Grid really slows down the graphics.

I’ve whined about this before… problem being I can only define the number of grid squares and the grid extends the same amount in every direction.

My models are always long and relatively thin, so what I need is a grid that’s like 40,000 squares in X+, 0 in X-, 15,000 in X+, 2,000 in X-, and like 6,000 in Y+ and Y-

Default grid is drawing like 20x as many squares as it needs to extending 40,000 in every direction really slowing things down.

Any ideas??? Clipping planes don’t hide the grid.

I suppose drawing the grid does take time. There’s always F7 to toggle it.

Sometimes I wish to be able to assign a quadrant, just +x,+y for example.

Perhaps this should become a topic on Serengeti. Perhaps even different numbers in x and y.

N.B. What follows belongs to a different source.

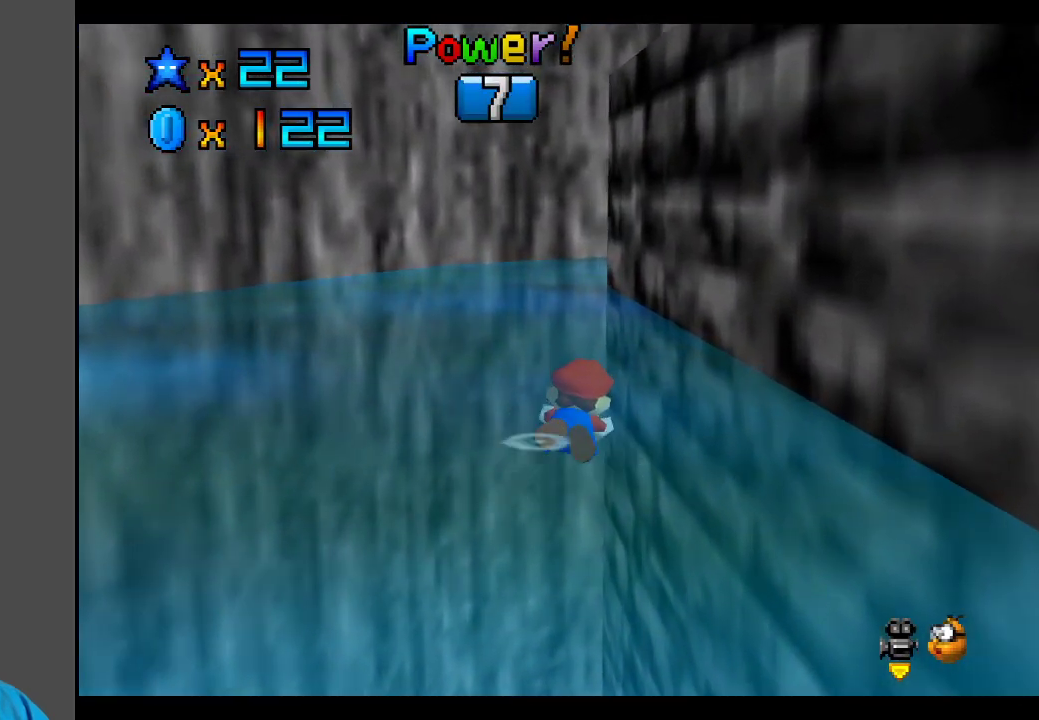
{"buttons": [], "left_stick": "down-right", "right_stick": "center", "events": [[167, "A", "up"], [267, "A", "down"], [300, "left_stick", "down-right"], [450, "A", "up"]]}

Don’ know how to enter this in Serengeti.

Or maybe be able to specify levels of detail vs. zoom. Like theres no way to see 1mm grid when looking at whole 40m long model but Rhino draws every mm and it really slows things down.

Do you really need a grid that dense? Grid Snap is set independently from the visual grid, so even if you use grid snapping, you could set that to 1mm and the visual grid to say 10mm or even larger… You would have at least 20x fewer lines to draw…

–Mitch

You’re probably right Mitch but the OCD in me likes it.

I still think it would be nice if the grid was a little more intelligent, like showed you .1 mm grid when the whole screen is 5mm wide, and kindof scaled back to 1m when the screen is 50 or 100m wide or whatever made sense.

As an experiment I made a grid with actual Rhino lines, and drawing 100,000 lines didn’t slow the performance down noticeably but the Rhno grid sure does. Maybe there is room for optimization in how that works? Is the grid not getting hardware accelerated or something?

Yeah, I agree that the grid is a little clunky in Rhino. I don’t know that at this point we can get anyone typing on that for V6, since we do not have an overall plan for rehashing it, but I’ll add a nudge to the bug tracker anyway. It may be that at least we can make draw more intelligently, even if the overall controls do not change yet.